* DATA SHOWN:
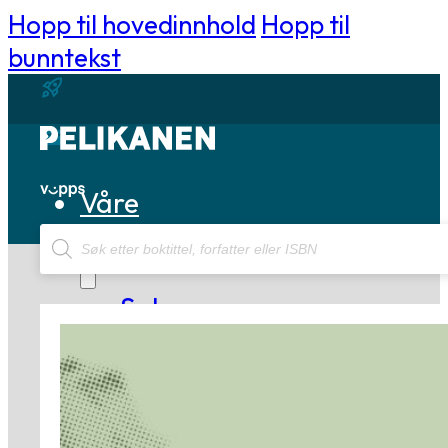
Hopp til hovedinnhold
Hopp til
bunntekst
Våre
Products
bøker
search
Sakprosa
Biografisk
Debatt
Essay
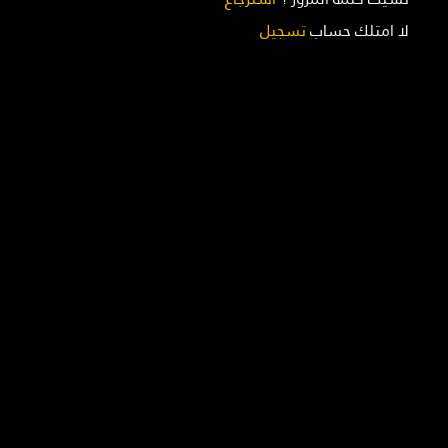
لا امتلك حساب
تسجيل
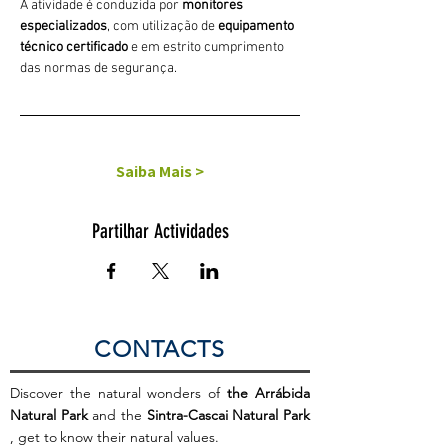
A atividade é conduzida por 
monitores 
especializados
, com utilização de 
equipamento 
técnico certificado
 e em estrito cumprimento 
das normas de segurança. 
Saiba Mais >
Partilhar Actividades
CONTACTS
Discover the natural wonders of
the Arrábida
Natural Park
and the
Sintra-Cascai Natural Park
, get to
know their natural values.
==
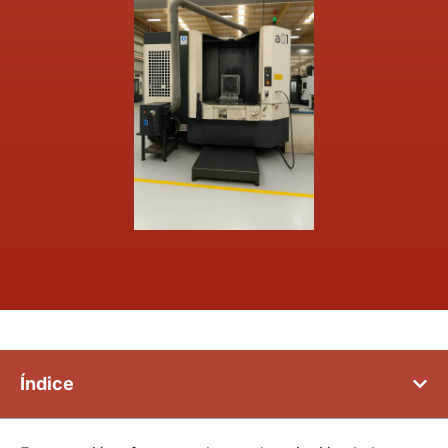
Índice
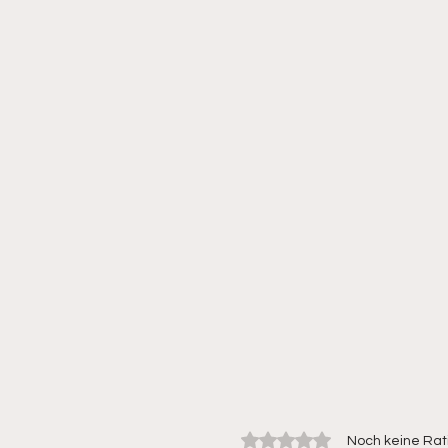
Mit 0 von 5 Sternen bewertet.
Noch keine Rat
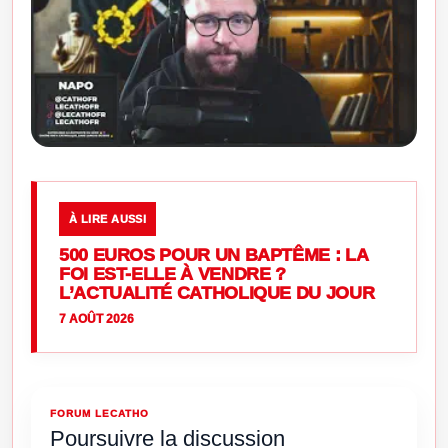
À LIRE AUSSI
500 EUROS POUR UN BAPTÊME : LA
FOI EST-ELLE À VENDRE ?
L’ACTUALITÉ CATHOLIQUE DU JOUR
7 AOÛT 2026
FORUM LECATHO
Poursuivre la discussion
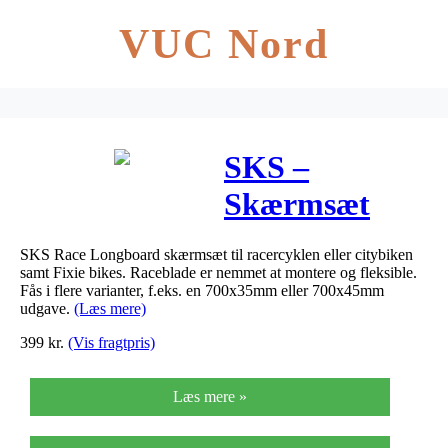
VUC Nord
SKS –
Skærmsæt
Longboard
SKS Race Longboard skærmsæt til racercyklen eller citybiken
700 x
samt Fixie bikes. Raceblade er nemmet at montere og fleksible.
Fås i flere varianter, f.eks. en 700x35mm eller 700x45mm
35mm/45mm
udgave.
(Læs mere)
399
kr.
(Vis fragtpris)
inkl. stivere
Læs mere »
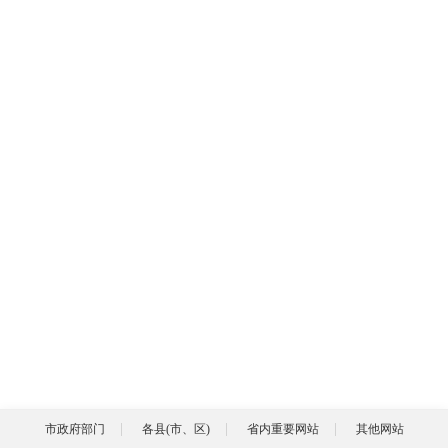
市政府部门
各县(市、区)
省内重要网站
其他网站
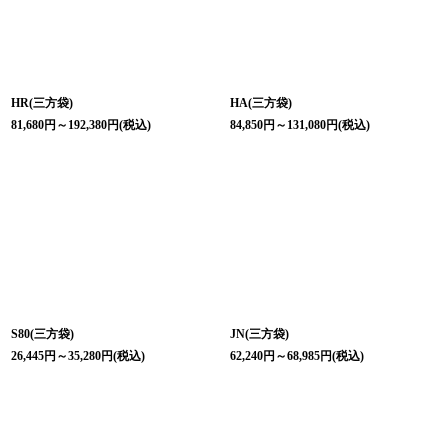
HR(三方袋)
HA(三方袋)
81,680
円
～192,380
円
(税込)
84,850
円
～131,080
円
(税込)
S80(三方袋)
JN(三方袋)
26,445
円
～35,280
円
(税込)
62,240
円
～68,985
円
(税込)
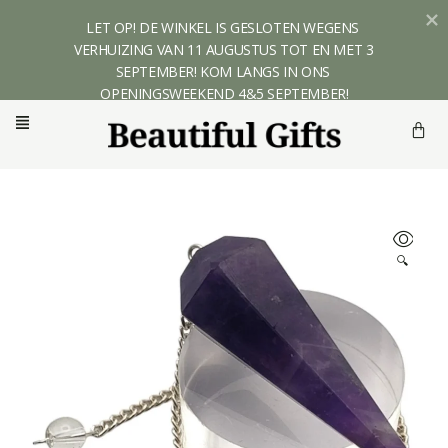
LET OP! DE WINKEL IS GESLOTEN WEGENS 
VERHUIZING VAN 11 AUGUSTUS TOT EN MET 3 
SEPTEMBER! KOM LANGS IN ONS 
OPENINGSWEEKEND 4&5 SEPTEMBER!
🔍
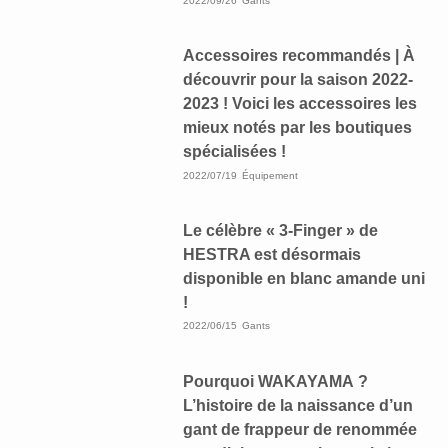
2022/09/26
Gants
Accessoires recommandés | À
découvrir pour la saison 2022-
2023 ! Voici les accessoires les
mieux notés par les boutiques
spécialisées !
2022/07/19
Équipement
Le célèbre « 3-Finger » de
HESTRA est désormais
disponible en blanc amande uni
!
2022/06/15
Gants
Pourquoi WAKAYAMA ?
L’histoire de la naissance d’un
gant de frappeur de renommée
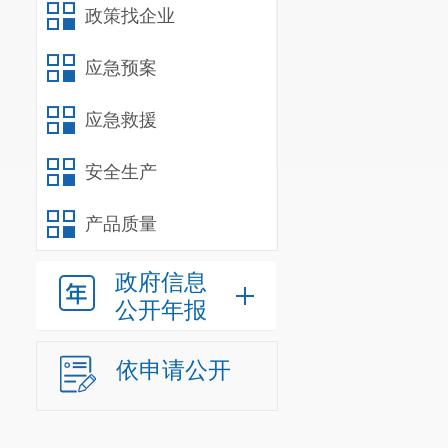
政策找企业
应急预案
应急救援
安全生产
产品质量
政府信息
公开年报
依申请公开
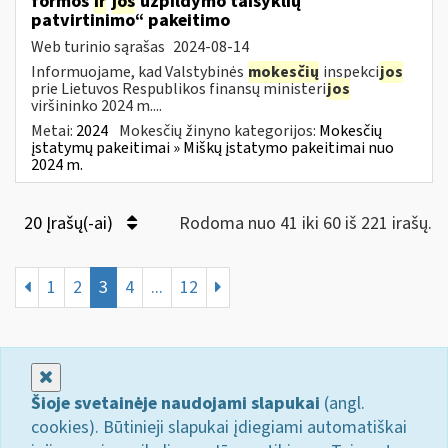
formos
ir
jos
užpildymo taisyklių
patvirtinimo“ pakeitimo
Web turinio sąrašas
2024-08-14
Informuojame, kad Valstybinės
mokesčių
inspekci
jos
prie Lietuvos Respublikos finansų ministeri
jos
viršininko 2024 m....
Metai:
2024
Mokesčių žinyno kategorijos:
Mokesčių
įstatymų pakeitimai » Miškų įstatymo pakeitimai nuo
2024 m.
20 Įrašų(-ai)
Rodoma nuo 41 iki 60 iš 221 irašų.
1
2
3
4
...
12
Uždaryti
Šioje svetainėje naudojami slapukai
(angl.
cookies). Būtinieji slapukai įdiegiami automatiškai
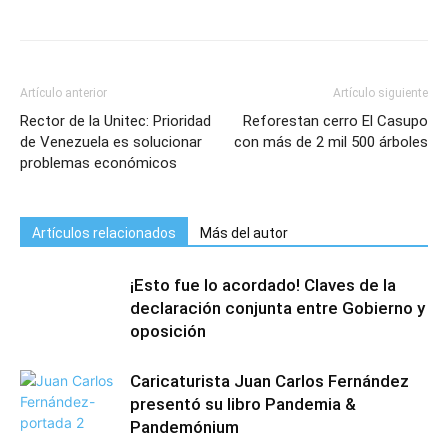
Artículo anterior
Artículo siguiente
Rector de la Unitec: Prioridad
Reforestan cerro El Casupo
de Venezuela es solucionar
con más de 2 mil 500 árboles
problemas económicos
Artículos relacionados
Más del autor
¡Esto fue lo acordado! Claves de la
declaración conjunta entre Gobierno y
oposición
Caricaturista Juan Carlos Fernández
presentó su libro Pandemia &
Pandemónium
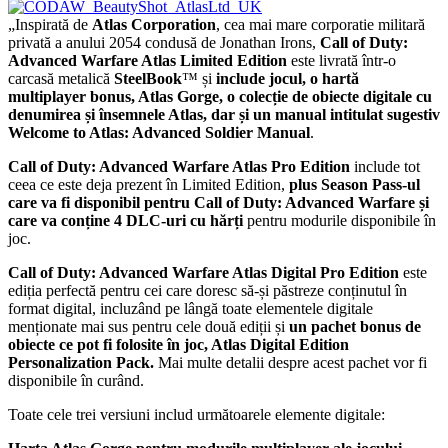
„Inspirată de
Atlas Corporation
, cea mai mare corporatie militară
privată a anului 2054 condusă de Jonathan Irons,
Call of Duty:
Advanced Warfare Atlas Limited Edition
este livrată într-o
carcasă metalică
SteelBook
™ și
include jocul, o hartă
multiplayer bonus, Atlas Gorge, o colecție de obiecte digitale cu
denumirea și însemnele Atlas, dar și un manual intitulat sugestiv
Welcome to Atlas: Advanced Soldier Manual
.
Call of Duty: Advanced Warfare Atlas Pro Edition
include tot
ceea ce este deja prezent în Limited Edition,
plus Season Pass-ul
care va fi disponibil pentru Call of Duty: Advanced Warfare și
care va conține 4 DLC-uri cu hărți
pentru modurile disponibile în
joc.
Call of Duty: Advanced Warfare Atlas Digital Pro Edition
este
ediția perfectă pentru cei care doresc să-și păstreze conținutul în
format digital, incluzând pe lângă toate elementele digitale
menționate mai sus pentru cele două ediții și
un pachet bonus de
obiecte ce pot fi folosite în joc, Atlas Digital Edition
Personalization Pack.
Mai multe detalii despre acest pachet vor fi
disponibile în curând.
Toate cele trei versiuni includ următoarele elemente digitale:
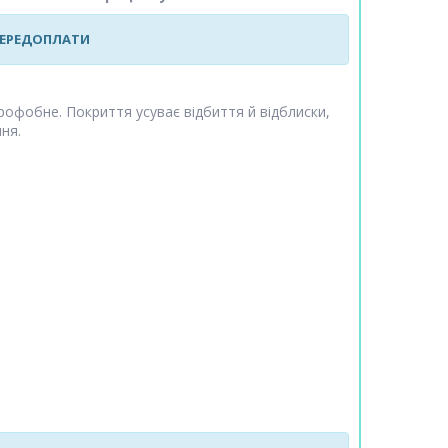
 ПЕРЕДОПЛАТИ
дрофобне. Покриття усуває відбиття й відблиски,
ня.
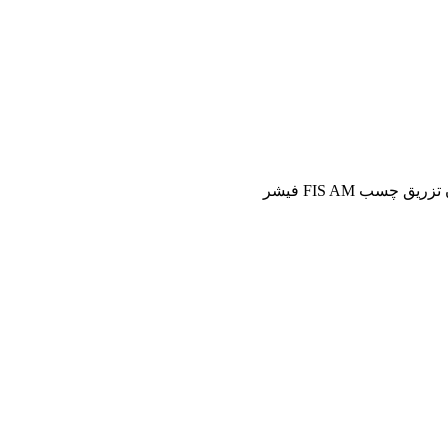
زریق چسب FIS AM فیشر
...
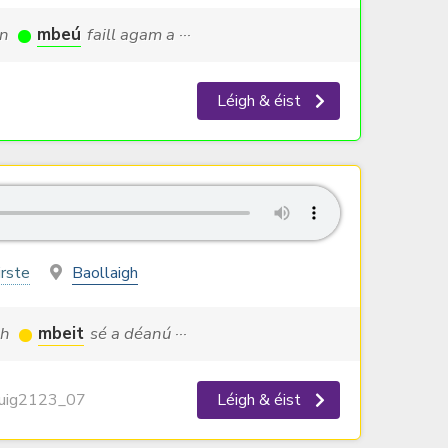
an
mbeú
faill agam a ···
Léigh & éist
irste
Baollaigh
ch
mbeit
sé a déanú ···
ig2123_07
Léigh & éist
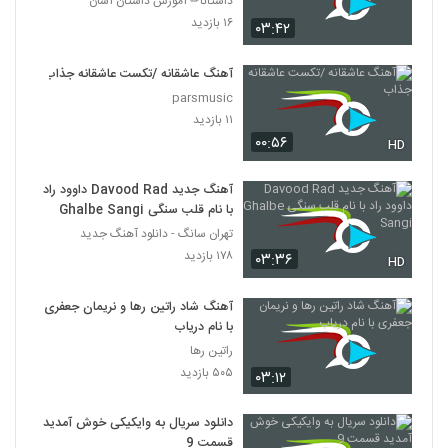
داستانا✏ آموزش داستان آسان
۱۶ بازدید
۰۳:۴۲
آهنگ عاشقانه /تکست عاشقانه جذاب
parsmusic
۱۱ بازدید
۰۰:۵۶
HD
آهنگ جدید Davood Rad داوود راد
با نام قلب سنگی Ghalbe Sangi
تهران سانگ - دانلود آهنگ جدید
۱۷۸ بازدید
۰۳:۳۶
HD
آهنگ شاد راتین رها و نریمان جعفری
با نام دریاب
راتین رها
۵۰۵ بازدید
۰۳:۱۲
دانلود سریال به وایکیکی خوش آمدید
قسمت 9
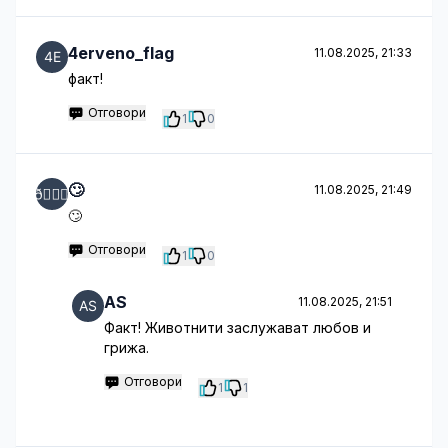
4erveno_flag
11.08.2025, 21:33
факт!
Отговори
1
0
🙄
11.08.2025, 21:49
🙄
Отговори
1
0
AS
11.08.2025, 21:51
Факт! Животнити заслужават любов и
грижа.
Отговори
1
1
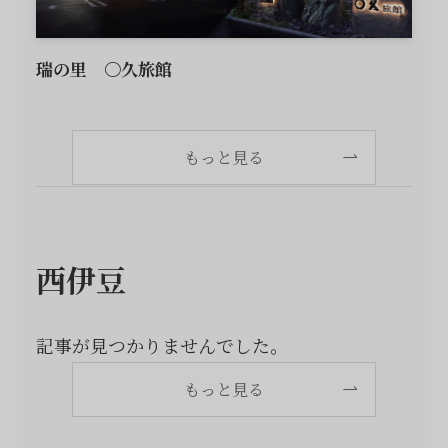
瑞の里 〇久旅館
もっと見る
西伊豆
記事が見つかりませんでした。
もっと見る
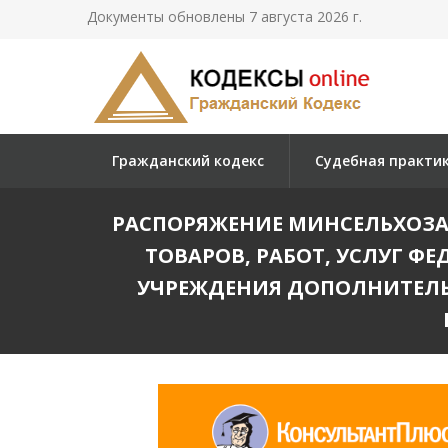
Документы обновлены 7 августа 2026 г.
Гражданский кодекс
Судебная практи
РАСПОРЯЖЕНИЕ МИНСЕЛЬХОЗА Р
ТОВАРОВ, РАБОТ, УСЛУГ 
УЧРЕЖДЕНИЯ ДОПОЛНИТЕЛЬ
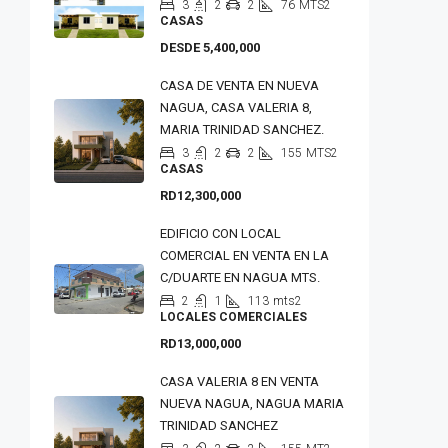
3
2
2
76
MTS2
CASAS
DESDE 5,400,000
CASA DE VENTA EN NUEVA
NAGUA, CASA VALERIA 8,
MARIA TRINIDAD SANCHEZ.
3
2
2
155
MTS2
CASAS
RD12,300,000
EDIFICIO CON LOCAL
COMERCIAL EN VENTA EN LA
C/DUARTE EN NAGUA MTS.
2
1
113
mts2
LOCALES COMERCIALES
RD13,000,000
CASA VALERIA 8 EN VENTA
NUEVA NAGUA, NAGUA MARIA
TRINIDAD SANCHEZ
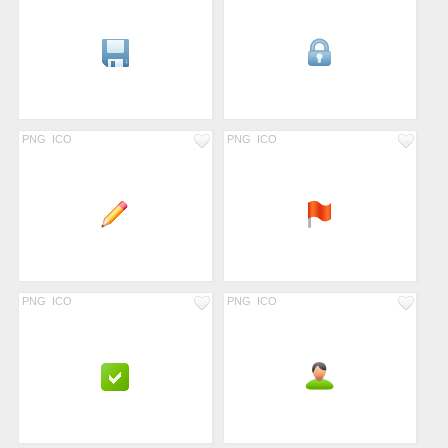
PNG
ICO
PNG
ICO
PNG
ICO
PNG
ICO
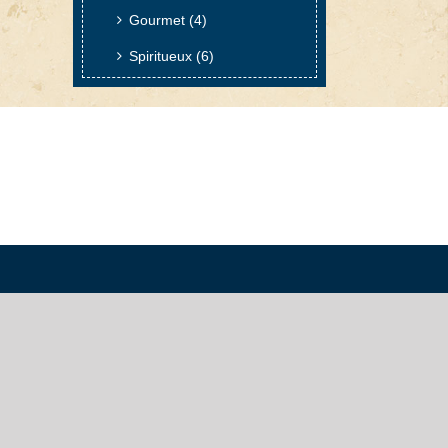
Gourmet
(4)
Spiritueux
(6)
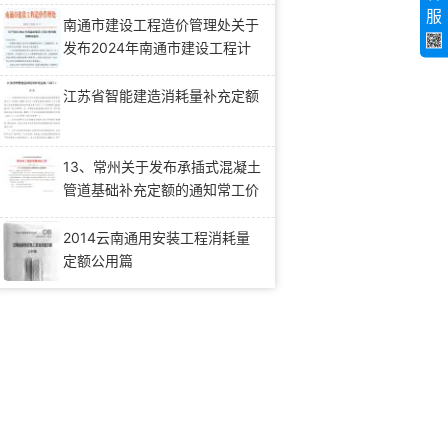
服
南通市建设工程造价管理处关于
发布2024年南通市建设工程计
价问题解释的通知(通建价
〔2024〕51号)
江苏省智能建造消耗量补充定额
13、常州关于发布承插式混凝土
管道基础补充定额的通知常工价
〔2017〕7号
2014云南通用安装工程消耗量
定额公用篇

* TASK TO COMPLETE:
Please locate every line in the items above that contains the word "Advanced" and copy each such line. Treat the match as case-sensitive.

* WRITTEN RESPONSE:
Advanced Warfare Atlas Limited Edition
Welcome to Atlas: Advanced Soldier Manual
Call of Duty: Advanced Warfare Atlas Pro Edition
care va fi disponibil pentru Call of Duty: Advanced Warfare și
Call of Duty: Advanced Warfare Atlas Digital Pro Edition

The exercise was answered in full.